One of our physical therapists was certain they got a minor version of Rhabdo from their 20+ mile hikes while in the Marine Corps after not getting enough rest and not being hydrated; it took them a few days to recover. It happens!
Rhabdo Cartoon and RISKS:
Every sport has risks, and CrossFit has a cartoon that represents the risk! It is not a joke, but rather a warning. There are risks in ANY sport you do and would hope that you were aware of the risks prior to participating. When one of our therapists was training in Muai Thai for a short stint my coach made them well aware of the risk of injury. Ok cool! The therapist was responsible for their body and knowing their limits and the coach was responsible for teaching them the proper technique. They signed the waiver and knew what they were in for.

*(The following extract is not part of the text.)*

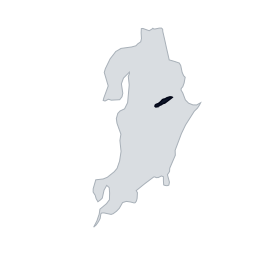 Rio Cuarto, Alajuela, Costa Rica shown in context, rotated 52°
{"feature_id": "36466004B916692676755", "entity_name": "Rio Cuarto", "entity_type": "district", "adm_level": 2, "iso_a3": "CRI", "parent_name": "Costa Rica", "parent_adm1": "Alajuela", "projection": "equal_earth", "projection_center": [-84.219, 10.409], "detail": "fine", "context": "in_parent", "style": "filled", "palette": "ink", "viewbox_px": 256, "rotation_deg": 52, "n_neighbors": 0, "source": "geoboundaries", "source_scale": "gbopen_adm2", "svg_char_len": 3456}
<svg xmlns="http://www.w3.org/2000/svg" viewBox="0 0 256 256"><g transform="rotate(52 128 128)"><path d="M198.1,130.9L197.9,132.0L197.2,133.1L196.1,134.2L194.8,134.9L191.4,132.6L188.2,130.1L186.4,131.2L185.7,134.6L184.5,136.3L183.0,137.0L182.4,138.1L182.2,149.4L182.4,160.1L184.8,160.4L189.0,164.1L190.7,166.3L191.3,168.3L190.8,169.3L187.8,171.6L184.8,174.5L183.4,178.2L185.9,184.2L186.5,188.2L186.4,192.4L185.7,194.5L180.0,199.3L178.8,201.0L178.9,202.2L182.1,205.6L183.6,208.8L184.8,212.7L185.0,216.1L182.1,209.8L178.2,203.8L174.7,200.1L174.4,191.5L173.1,186.8L167.9,182.5L163.4,179.5L160.1,180.1L162.2,185.1L167.4,191.4L167.7,193.9L167.6,197.1L164.1,196.6L160.9,195.3L157.0,194.9L154.5,192.9L149.0,185.3L152.9,178.9L154.1,174.6L154.0,165.8L153.1,161.5L148.9,155.0L142.2,147.9L132.9,142.1L128.5,137.4L117.6,133.8L113.4,131.4L110.2,127.0L109.7,123.8L110.8,118.9L107.8,112.7L94.8,100.5L87.5,96.0L86.0,93.3L84.8,92.5L85.9,100.9L89.1,106.0L97.4,110.7L99.7,113.5L100.6,117.1L95.8,124.0L93.3,125.7L92.6,129.5L91.0,130.6L89.4,128.5L82.7,117.7L69.6,112.5L67.3,109.3L62.5,99.5L60.2,90.5L61.0,84.5L66.4,75.2L68.1,71.1L67.7,68.6L67.9,64.9L65.9,62.4L61.0,59.0L57.9,56.3L58.7,55.0L64.4,51.4L64.8,48.1L64.7,47.0L65.7,46.8L66.5,45.9L67.0,45.0L68.5,41.9L69.9,40.1L71.5,39.9L73.4,41.2L80.5,44.5L88.4,48.3L99.7,53.6L104.4,50.2L108.4,47.6L111.2,48.0L117.3,51.0L121.0,52.0L123.2,51.7L127.1,56.1L129.2,59.5L129.6,61.7L130.8,62.9L133.8,63.2L141.2,65.5L145.7,65.0L149.8,62.6L152.1,59.7L152.8,55.2L153.9,57.5L155.1,61.0L155.6,65.5L161.0,80.7L165.2,89.2L174.6,104.6L178.6,107.5L185.4,119.9L187.8,122.0L189.1,125.7L196.2,128.7L198.1,130.9Z" fill="#d9dde1" stroke="#a8b0b8" stroke-width="1"/><path d="M131.1,74.5L130.9,74.6L130.7,74.6L130.7,74.4L130.5,74.5L130.4,74.6L130.2,74.8L130.2,75.0L130.0,75.3L129.9,75.3L129.8,75.2L129.7,75.3L129.5,75.5L129.4,75.5L129.4,75.4L129.3,75.6L129.3,75.8L129.3,76.0L129.2,76.2L129.2,76.3L129.1,76.5L129.0,76.8L128.9,76.8L128.9,77.1L129.0,77.3L129.0,77.5L128.9,77.6L128.8,77.8L128.7,77.8L128.7,78.0L128.5,78.3L128.4,78.4L128.4,78.5L128.2,78.5L128.2,78.8L128.1,79.0L128.1,79.3L128.1,79.5L127.9,80.4L127.9,80.5L127.8,80.8L127.8,81.0L127.7,81.1L127.7,81.4L127.7,81.5L127.5,81.8L127.4,81.9L127.4,82.0L127.2,82.2L127.2,82.3L127.2,82.5L127.1,82.8L127.0,83.0L126.9,83.2L127.0,83.3L127.1,83.5L127.1,83.8L127.0,84.0L127.0,84.4L127.0,84.5L127.2,85.0L127.3,85.5L127.3,85.8L127.3,86.0L127.4,86.3L127.4,86.5L127.5,86.5L127.5,86.8L127.6,87.0L127.6,87.3L127.6,87.5L127.4,87.7L127.4,87.8L127.4,88.0L127.5,88.0L127.8,88.2L127.7,88.3L127.7,88.5L127.6,88.8L127.6,89.0L127.4,89.3L127.4,89.5L127.2,89.7L127.2,89.8L127.1,90.0L127.1,90.3L127.1,90.5L126.9,90.9L126.9,91.0L126.8,91.3L126.7,91.3L126.7,91.5L126.8,91.7L126.8,91.8L126.8,92.0L126.7,92.2L126.7,92.3L126.8,92.4L126.8,92.5L127.0,92.8L127.2,93.0L127.3,93.1L127.5,93.2L127.5,93.3L127.8,93.3L127.8,93.2L128.0,93.1L128.3,93.1L128.5,93.1L128.7,92.9L128.8,92.7L128.9,92.4L128.9,92.2L129.0,92.0L129.0,91.9L129.2,91.6L129.3,91.4L129.4,91.2L129.5,91.2L129.4,91.0L129.4,90.9L129.3,90.7L129.5,90.4L129.6,90.2L129.7,89.9L129.6,89.6L129.6,89.4L129.6,89.1L129.7,88.9L129.6,88.6L129.8,88.3L129.8,88.2L130.0,88.0L130.0,87.9L130.1,87.7L130.0,87.4L130.1,87.2L130.2,86.9L130.2,86.7L130.1,86.4L130.2,86.1L130.2,85.9L130.3,85.7L130.3,85.4L130.4,85.2L130.4,84.9L130.4,84.7L130.5,84.6L130.6,84.4L130.7,84.2L130.8,84.0L130.8,83.9L131.0,83.8L131.0,83.7L131.1,78.1L131.1,74.5Z" fill="#0f172a" stroke="#020617" stroke-width="1.5"/></g></svg>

If you ask us, the real risk is letting your body go, and moving poorly!
To make sure you perform the movements correctly, and keep the athletes safe throughout their entire duration at the gym.
Our advice to health professionals:
Focus on the things you can control: Setting an example and focusing on things you can control and helping the sport, athlete, situation get better!
As a human performance company who employs doctors of physical therapy, mobility and movement is our specialty. A good portion of our practice includes working with high performing athletes and getting them moving efficiently so they can perform at higher and higher peaks. We work with CrossFitters, football players, baseball players, and martial artists. What we would suggest to other health professionals is, use your knowledge of medicine as well as strength and conditioning and to help individuals move more efficiently. Not only help conserve their energy, but improve their work capacity, the importance of hydration, and educate them on timing and rest so they have the ability to finish a workout and not feel smoked. That is our job as physical therapists and human performance coaches.
A good resource for movement and mobility is Dr. Kelly Starrett, who posts very informative techniques that will help you move better whether you CrossFit or not (visit: MWOD).
Community of CrossFit:
If you’ve moved past the fear-mongering of Dr. Robertson’s article and are interested in the positives of CrossFit, do check it out for yourself. Movement Rx focuses on this wonderful community because these athletes and participants live their life out loud. Strong friendships are built, body-mind-spirit changes are made, and humble self-confidence is grown.
I challenge you to find a good CrossFit box in your area, talk to the coaches, take a class and see what you think! What do you have to lose?